The properties of the paints have been checked at 22° C and 50% H.R

a) Flocculation	Rub-out
b) Gloss	ISO 2813
c) Hardness	ISO 1522 D
d) Spectrophotometric control of the colouring spreading rate.	Spectrophotometer Datacolor

The flocculation test has been carried out as follows:

4% of each pigmented paste has been added to 300 ml of base paint. The thus coloured paint has been applied through 100-200 microns coaters on white Morest contrast papers and dried. Afterwards, a drop of the same fresh paint has been put on the same surface, beside the already dried paint, spreading it beside the dried one with a circular movement of the finger. The rub-out test is passed if both dried paints show no tonality difference (see Table 3). Any difference would mean that pigment flocculation has occurred, which has to be evaluated on s scale 0 to 3:

a) 0 = no flocculation

b) 3= strong flocculation

The addition of pigmented pastes to a paint can be critical since no flocculation should occur, otherwise the paint tonality that has to be produced could change and some flaws could appear on surface.

In order to check hardness and gloss it is necessary to add 10% of pigmented paste to 300 ml of white base paint.
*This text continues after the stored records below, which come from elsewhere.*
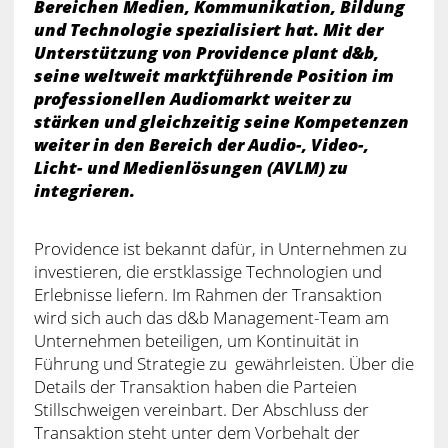
Bereichen Medien, Kommunikation, Bildung
und Technologie spezialisiert hat. Mit der
Unterstützung von Providence plant d&b,
seine weltweit marktführende Position im
professionellen Audiomarkt weiter zu
stärken und gleichzeitig seine Kompetenzen
weiter in den Bereich der Audio-, Video-,
Licht- und Medienlösungen (AVLM) zu
integrieren.
Providence ist bekannt dafür, in Unternehmen zu
investieren, die erstklassige Technologien und
Erlebnisse liefern. Im Rahmen der Transaktion
wird sich auch das d&b Management-Team am
Unternehmen beteiligen, um Kontinuität in
Führung und Strategie zu gewährleisten. Über die
Details der Transaktion haben die Parteien
Stillschweigen vereinbart. Der Abschluss der
Transaktion steht unter dem Vorbehalt der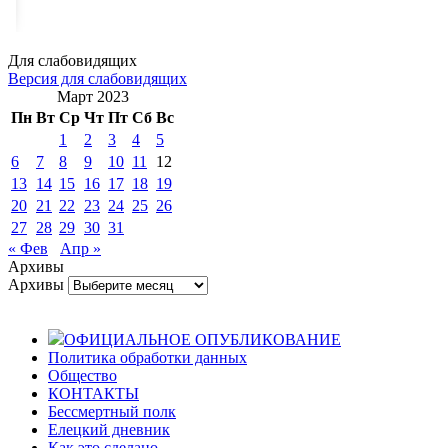
Для слабовидящих
Версия для слабовидящих
Март 2023
Пн
Вт
Ср
Чт
Пт
Сб
Вс
1
2
3
4
5
6
7
8
9
10
11
12
13
14
15
16
17
18
19
20
21
22
23
24
25
26
27
28
29
30
31
« Фев
Апр »
Архивы
Архивы
ОФИЦИАЛЬНОЕ ОПУБЛИКОВАНИЕ
Политика обработки данных
Общество
КОНТАКТЫ
Бессмертный полк
Елецкий дневник
Как это сделано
After the usual mixing, the pigments are spread on two slides of different thickness, by using a coater (see Table 4).

In both tests panels, paint hardness is estimated by the Konig Pendulum after 1-17-18 days from the drying process.

The gloss values are measured after 18 days with a glossmeter at 60°C.

Claims (7)

1. Water-dispersible pigmented pastes substantially free from organic solvents containing:

   a) 15% to 75% by weight of an organic or inorganic pigment;

   b) 5% to 45% by weight of a polymeric ampholytic polyfunctional dispersant;

   c) 0% to 4% by weight of rheology additives, with respect to the pigments;

   d) water up to 100%.
2. Pigmented pastes according to claim 1 in which the polymeric dispersant is an acrylic polymer.
3. Pigmented pastes according to claim 2 in which the dispersant is selected from Disperbyk, Solsperse or Efka Polymers®.
4. Pigmented pastes according to claim 3 in which the dispersant is Disperbyk-190.
5. A mixing system including the pigmented pastes of claims 1-4 and optionally an automatic dosing system for the pastes.
6. Water-dispersible paints obtainable by mixing the pastes of claims 1-4 with suitable converters.
7. The use of the pigmented pastes of claims 1-4 for the preparation of water-dispersible paints.